Finding Perfect (Fool's Gold #3)(91)
Peter came running toward him.
“I heard,” the boy said, grinning and slightly out of breath. “I’m not going to be with them anymore. You’re going to take me.”
Raoul stared at the kid, then held up both his hands. “Peter, I think you misunderstood. You’ll be safely away from the Folios and another family will be found for you.”
Peter’s expression froze. The happiness faded from his eyes and tears appeared. He went pale and his mouth trembled. “But I want to go with you. I stayed with you before. You’re my friend.”
Raoul ignored the sense of being kicked in the gut. “We are friends. We’ll still be friends and I’ll see you at school. But I’m not a foster parent.”
“You were before,” he insisted, the last word coming out on a sob. “You took care of me.”
Mrs. Dawson hurried toward them. “Peter, we need to go.”
Peter lunged for Raoul. For a second, he thought the kid was going to hit him, but instead Peter wrapped his arms around Raoul and hung on as if he would never let go.
“You have to take care of me,” he cried. “You have to.”
Mrs. Dawson shook her head apologetically. “Come on, Peter. I have to get you to the group home. It’s only for a few weeks until we find something else.”
Raoul stood there, not moving. Although the boy wasn’t doing anything, he still felt his heart being ripped out all the same. People were stopping to stare.
Just when he thought he was going to have to forcibly push the kid away, Peter let go. Mrs. Dawson led him away, and neither of them bothered to look back.
MONDAY MORNING, RAOUL arrived at work at his usual time. Seconds later, Dakota walked in, slammed her purse down on his desk and put her hands on her hips.
“I can’t decide if I should quit or back my car over you,” she announced.
He stared at her. “What are you pissed about now?”
“What you did to Peter.”
Raoul didn’t want to talk about that. He hadn’t slept all night and he still felt as if he’d been hit in the gut. “He’s safe now,” Raoul said flatly. “I talked to Mrs. Dawson this morning and from what the psychologists can tell, he wasn’t abused by anyone. Folio’s threats about giving the kid to someone else were designed to make me hurry. He’s not part of a big child-stealing ring. He’s just an ass**le.”
She glared at him. “And that’s all you see?”
“What else is there?” He knew he sounded defensive, but it was all he had.
“Peter’s crushed,” she snapped. “You swept in and saved him. Do you think he doesn’t know what you did? You’ve been there for him all this time. You took him home when he broke his arm. You’ve been his friend.”
She spoke as if he’d been burning the kid with a cigarette.
“All that stuff is great,” he yelled. “So what’s your problem?”
She jabbed him in the chest with her index finger. “You led that poor kid on, you jerk. You let him believe that you cared about him and when they took his foster dad away, he thought he’d be going home with you.”
“You think I don’t know that? It was a mistake. All of it.” Getting involved in the first place. He knew better. He did his best work from a distance.

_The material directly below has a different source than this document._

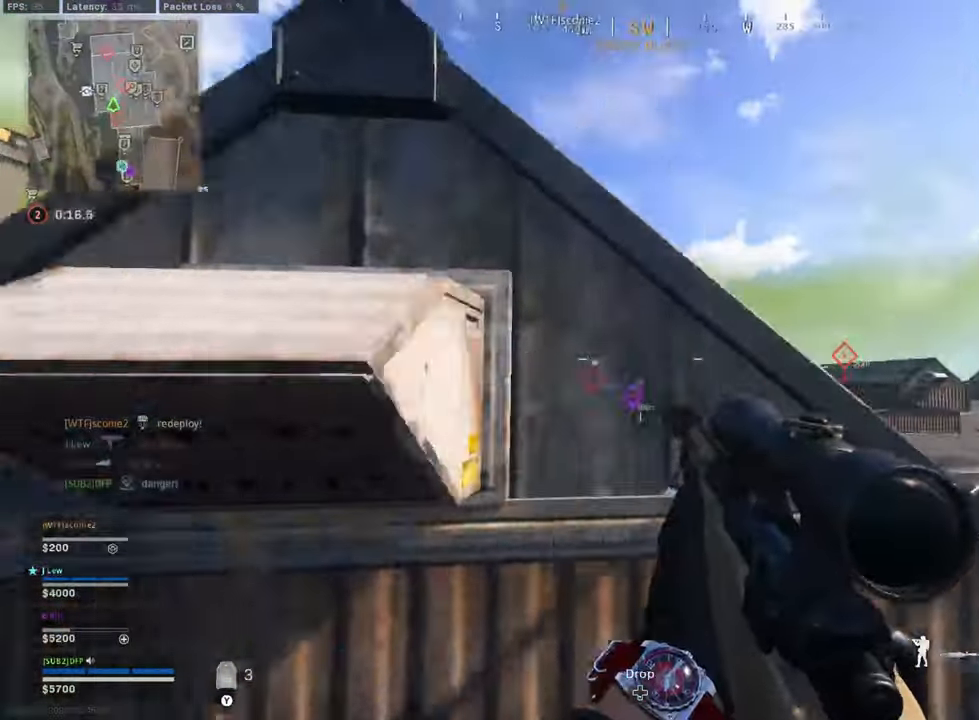
{"buttons": [], "left_stick": "right", "right_stick": "center", "events": [[42, "right_stick", "right"], [125, "left_stick", "left"], [167, "right_stick", "center"], [333, "left_stick", "right"]]}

“It wasn’t a mistake.” She spoke more calmly now. “Don’t you remember what that was like? Packing everything you owned into a trash bag because you didn’t have a suitcase and moving on? Do you remember how scary it was to find yourself in a new place, to not know the rules? Now it’s happening again. And you’ve made that reality worse. You let him believe in you, trust you, and it all turned out to be a lie.”
Raoul wanted to protest that he’d never promised the boy anything. That he’d been there in a crisis, but that was all it was. Nothing more.
Only Peter wouldn’t have seen it that way, he thought grimly. He would have expected Raoul to rescue him again.
She shook her head. “I didn’t blame you for the Pia thing, but I’m starting to see a pattern here. You play at making a difference, at being the good guy, but none of it is real. You’re too afraid to give what really matters. You’re all flash and no substance.”
She turned away, then spun back to him. “Do us all a favor. Stay away from ‘causes.’ You’ve already done enough damage here.”
CHAPTER TWENTY
RAOUL’S DAY OF HELL ONLY went downhill from there. Dakota left him alone with his guilt. He wanted to do something, hit something—mostly himself. Nearly as bad, he honestly didn’t know if she’d stalked off because she was mad or if she’d quit.
He paced back and forth in the large empty space he’d rented, trying to find an answer. But it all came back to the same thing. He’d let Peter believe in him, and then he’d let him down.
About an hour later, when he was still trying to come up with a plan, Mayor Marsha Tilson walked into his office. Normally, she was someone he enjoyed talking to. But there was something about the way she moved so purposefully that made him aware he might not like what she was going to say.
“I’ve heard what happened with Peter,” she said, getting right to the point. “I must say, I wish things had turned out differently, Mr. Moreno.”